British Prime Minister Boris Johnson on Monday ordered pubs in Liverpool to shut as part of a new strategy to tackle a surge in coronavirus cases, as staff at three field hospitals across the country were told to prepare for a wave of admissions.
The northwest English city is the first to be placed at “very high risk” under a new three-tiered system designed to bring order to what has become a complex web of local restrictions.
Johnson addressed the nation to explain the decision, saying the latest figures “are flashing at us like dashboard warnings in a passenger jet and we must act now”.
He earlier told MPs that he could not allow Covid-19 to “let rip” and risk the death toll — the highest in Europe at almost 43,000 — spiralling even higher.
“This is not how we want to live our lives,” the Conservative leader, who himself was hospitalised with coronavirus in April, told the House of Commons.
“But this is the narrow path we have to tread between the social and economic trauma of a full lockdown and the massive human and economic cost of an uncontained epidemic.”
Inter-household mixing will be banned indoors and in private gardens while pubs, bars, gyms, betting shops and casinos will close from Wednesday in Liverpool, which has a population of about 1.5 million.
People will be advised not to travel in and out of these areas.

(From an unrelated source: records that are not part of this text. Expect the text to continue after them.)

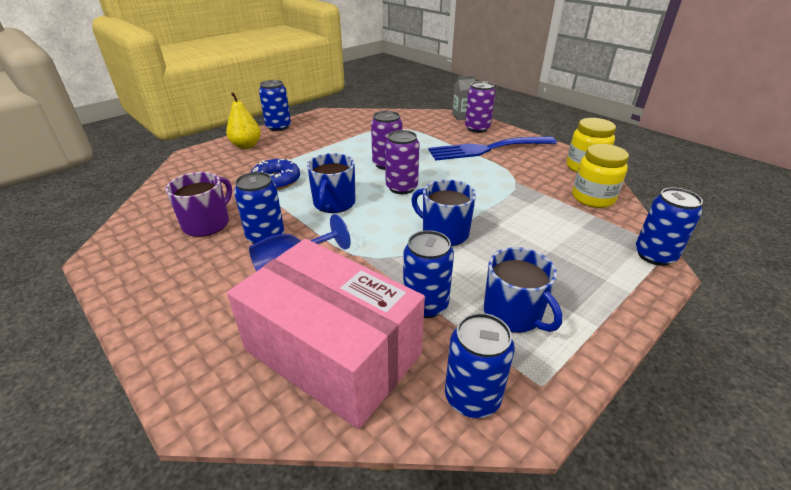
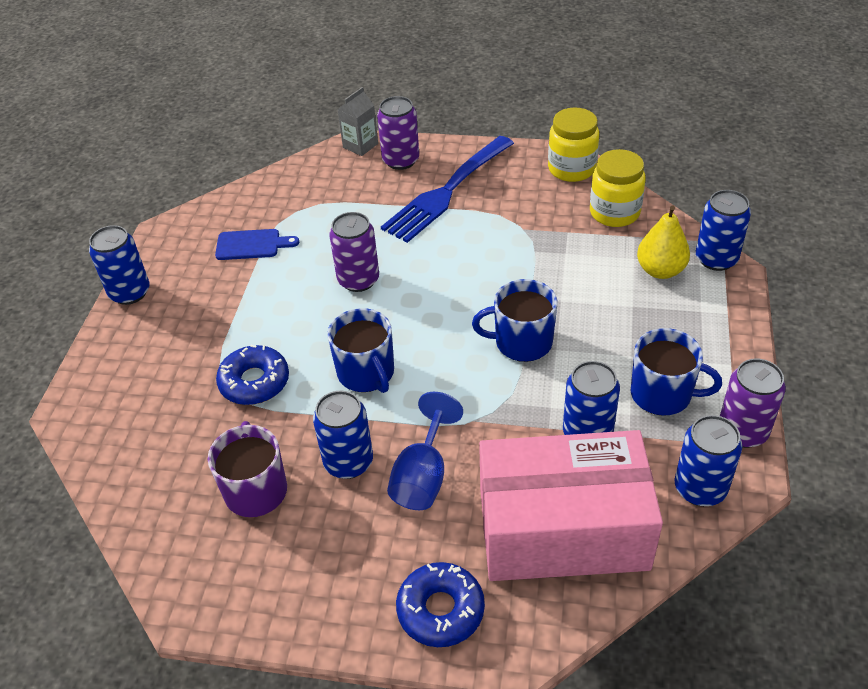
camera: 35 degrees left, 10 degrees up
yellow pear [226,92,261,149] -> yellow pear moved to [637,205,690,279]
purple can [385,130,420,194] -> purple can moved to [720,358,786,448]
none -> blue cutting board [215,229,299,260]
none -> blue donut [396,562,485,647]

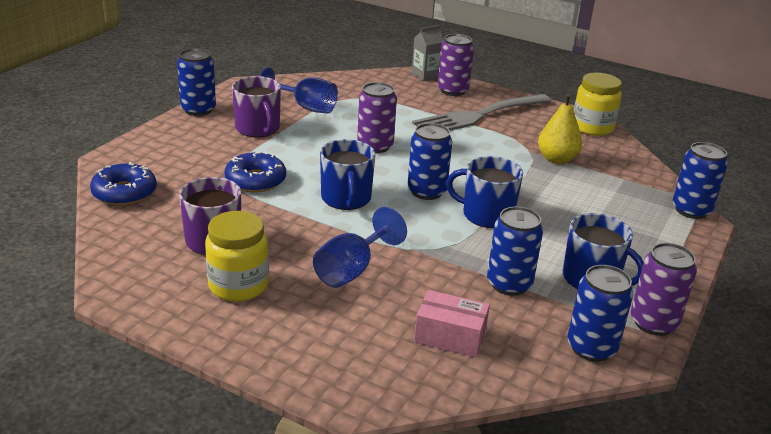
camera: 15 degrees right, 15 degrees down
blue cutting board [215,229,299,260] -> blue goblet [260,67,338,114]
blue can [313,391,373,479] -> blue can moved to [408,123,452,200]
blue fork [381,136,514,243] -> grey fork [412,94,552,131]
blue donut [396,562,485,647] -> blue donut moved to [90,162,157,206]
pink box [479,430,663,581] -> pink box [414,290,490,358], size x0.43
yellow jar [590,149,646,227] -> yellow jar moved to [205,211,269,302]
yellow pear [637,205,690,279] -> yellow pear moved to [538,94,582,164]
none -> purple mug [232,76,281,137]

Johnson said businesses forced to close would be supported under a new government programme to fund two-thirds of an employee’s monthly wages, as well as extra support for local contact tracing and enforcement.
Other areas of England will be classed either as “medium”, in which current nationwide rules limiting social gatherings to six will apply, or “high”, where different households are banned from mixing indoors.
Whole swathes of northern England already facing local restrictions will automatically enter the “high” risk tier.
Earlier, the state-run National Health Service (NHS) announced that three field hospitals across northern England, in Manchester, Sunderland and Harrogate, would be mobilised to accept new patients.
They are among a string of temporary hospitals, named after nursing pioneer Florence Nightingale, put up by the military in conference centres and stadia coronavirus as swept across the UK earlier this year.
Testing for hospital staff is also being stepped up in high-risk areas, as health officials warned infection rates were rising across the country and in all age ranges, not just the young.
Almost 14,000 new coronavirus cases were reported across the UK on Monday, with 50 further deaths.
“The number of cases has quadrupled in the last three weeks. There are now more people in hospital with Covid than when we went into lockdown on March 23,” said Johnson, who has faced criticism for his handling of the outbreak.
A UK-wide stay-at-home order was lifted in June but England, whose health policy is controlled by the UK government, and the devolved administrations in Wales, Scotland and Northern Ireland have all since imposed new measures to stop the spread of the virus.
They include blanket restrictions on social gatherings, in addition to more localised measures.
Pubs in England must shut at 10:00 pm, while pubs and other licensed premises in central Scotland shut entirely last Friday for 16 days.
Johnson is determined to avoid closing schools and universities again.
But the focus on shutting hospitality venues has sparked anger.
The Night Time Industries Association, an industry body, said Monday it was mounting a legal challenge against the restrictions, calling them “hugely disproportionate and unjust”.
Main opposition Labour leader Keir Starmer meanwhile accused Johnson of “running to catch up with the virus that he has lost control over long ago”.
Separately, the culture ministry announced £257 million ($336 million, 284 million euros) to help more than 1,300 arts organisations across England.
The money “will allow our wonderful theatres, museums, music venues and cultural organisations to survive this crisis and start putting on performances again”, culture secretary Oliver Dowden said.